Given instruction
Print the section of the bag-photography forum thread that begins at the words "This is the sort" and stops after "about 30-40 degrees.", keeping every word as it appears.

Article
• • • • • • •
Angled them on the side and this is what I got. Front of bag is dark


----------



## tirediron

Okay, so start bringing them back toward the camera.  Don't forget your presentation; there's a nasty wrinkle/dent in the left bottom corner of that bag.


----------



## Quovadis

tirediron said:


> Shutter speed has no affect on flash (as long as you stay below your maximum sync speed)* because the duration of the flash is very short; as little as 1/10,000 of a second (for your units probably more like 1/800 - 1/2000) so, because the shutter is fully open before the flash fires, and doesn't begin to close until the flash has completed firing, it has no affect.  Aperture and ISO are your exposure controls for flash exposures.
> 
> *Unless it gets so slow that the ambient light begins to affect it.


So the only way to control a light or dark image is to change strobe intensity? My F11 is set in stone. Iso pretty much at 100


----------



## tirediron

Quovadis said:


> tirediron said:
> 
> 
> 
> Shutter speed has no affect on flash (as long as you stay below your maximum sync speed)* because the duration of the flash is very short; as little as 1/10,000 of a second (for your units probably more like 1/800 - 1/2000) so, because the shutter is fully open before the flash fires, and doesn't begin to close until the flash has completed firing, it has no affect.  Aperture and ISO are your exposure controls for flash exposures.
> 
> *Unless it gets so slow that the ambient light begins to affect it.
> 
> 
> 
> So the only way to control a light or dark image is to change strobe intensity? My F11 is set in stone. Iso pretty much at 100
Click to expand...

If you don't want to change the aperture or ISO, then yep, adding or reducing light is it.


----------



## Quovadis

well.. i think for this frontal shot the ceiling works better.
Now I have to give the bag a tad more light in front. Maybe ISO 200. I have no reflectors yet...have not gotten to that stage...Duh!
This is the sort of bag you would give to your worst enemy to photograph..."Go! do it and come back when you succeed", you would probably not see him for the next year.


----------



## tirediron

You may want to try adding a third light as fill, on axis and aimed down about 30-40 degrees.


----------



## Designer

Tirediron; can I bring you a drink?  Do you drink?  Need a shoulder massage?  Can I go to your house and feed your cat for you?  Here is the sandwich menu.


----------



## Quovadis

Tried fill lights, the reflections creep back in.
I think for the patent leather the ceiling is working best.
This is the best I can do...now the position of bag is gonna change...so a new can of worms.


----------



## table1349

Designer said:


> Tirediron; can I bring you a drink?  Do you drink?  Need a shoulder massage?  Can I go to your house and feed your cat for you?  Here is the sandwich menu.


Deja vue?


----------



## Quovadis

Gryph, I think I'm going to send you the bloody bag, so you can shoot it to death with your Ferrari-like strobes!


----------



## table1349

I did that for years.  I'm retired now and shoot what I want, when I want and as I want.   When you have been doing this for over 45 years you tend to acquire a bit of gear.
• • • • • • •
Dataset rows

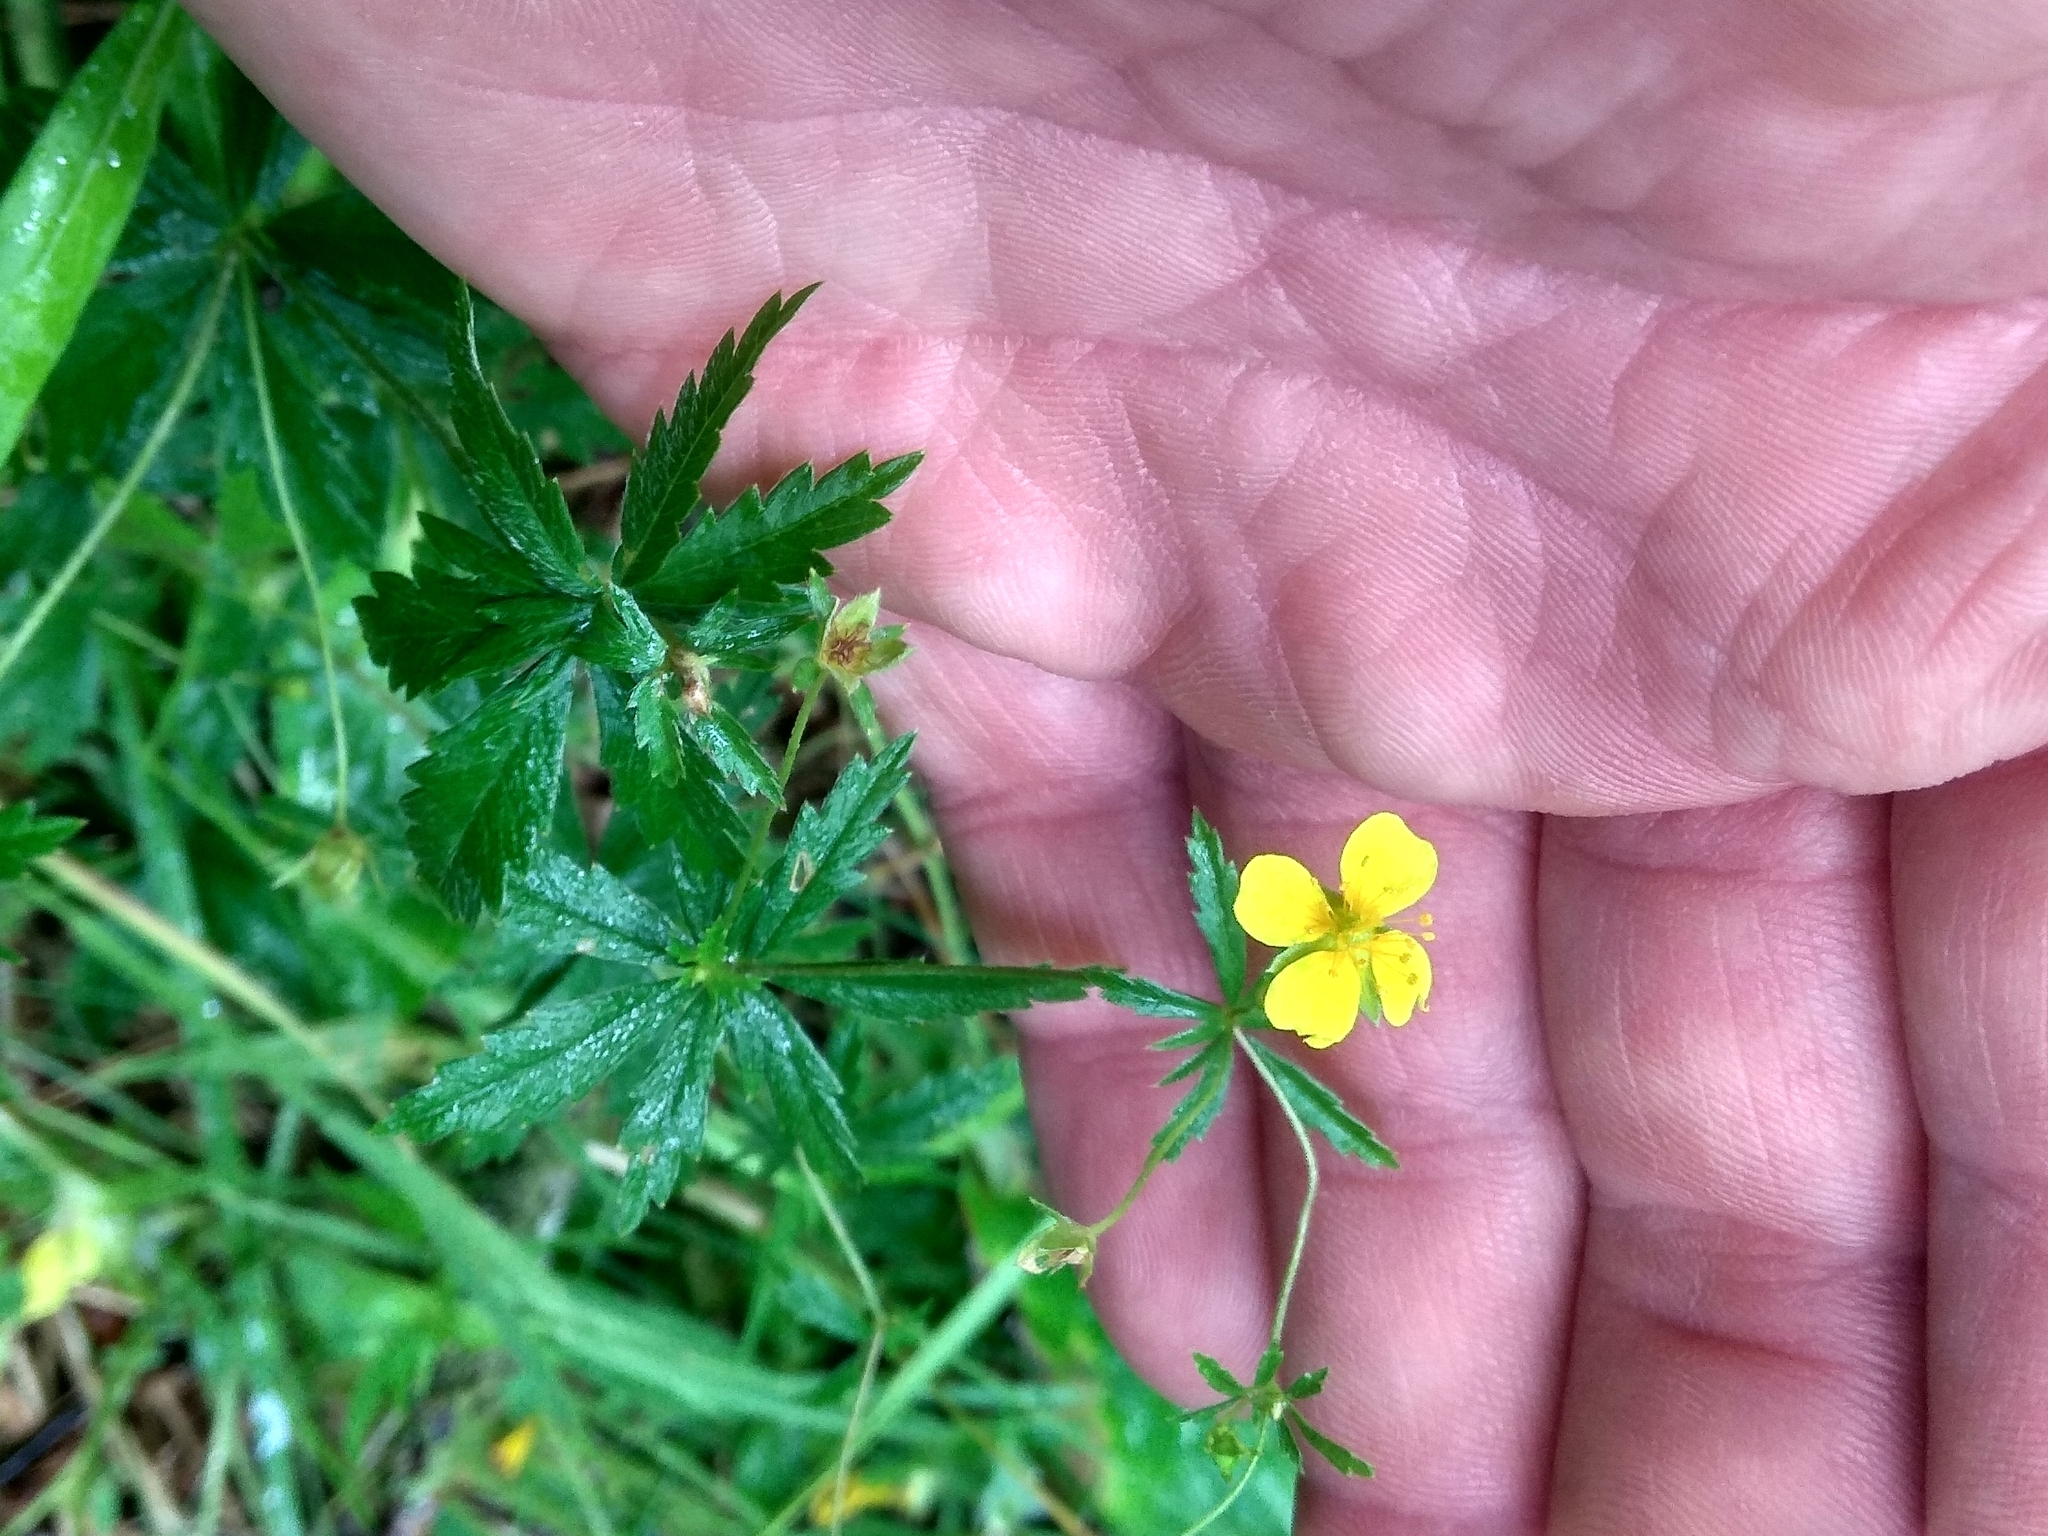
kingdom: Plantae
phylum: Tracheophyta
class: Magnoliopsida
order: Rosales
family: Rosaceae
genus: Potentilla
• • • • • • •
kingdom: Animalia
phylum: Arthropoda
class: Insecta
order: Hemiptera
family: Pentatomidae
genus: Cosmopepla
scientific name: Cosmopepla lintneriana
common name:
• • • • • • •
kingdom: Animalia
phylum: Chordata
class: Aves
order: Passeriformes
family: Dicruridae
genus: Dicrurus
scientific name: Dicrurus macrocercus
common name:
• • • • • • •
Solution to this problem
This is the sort of bag you would give to your worst enemy to photograph..."Go! do it and come back when you succeed", you would probably not see him for the next year.


----------



## tirediron

You may want to try adding a third light as fill, on axis and aimed down about 30-40 degrees.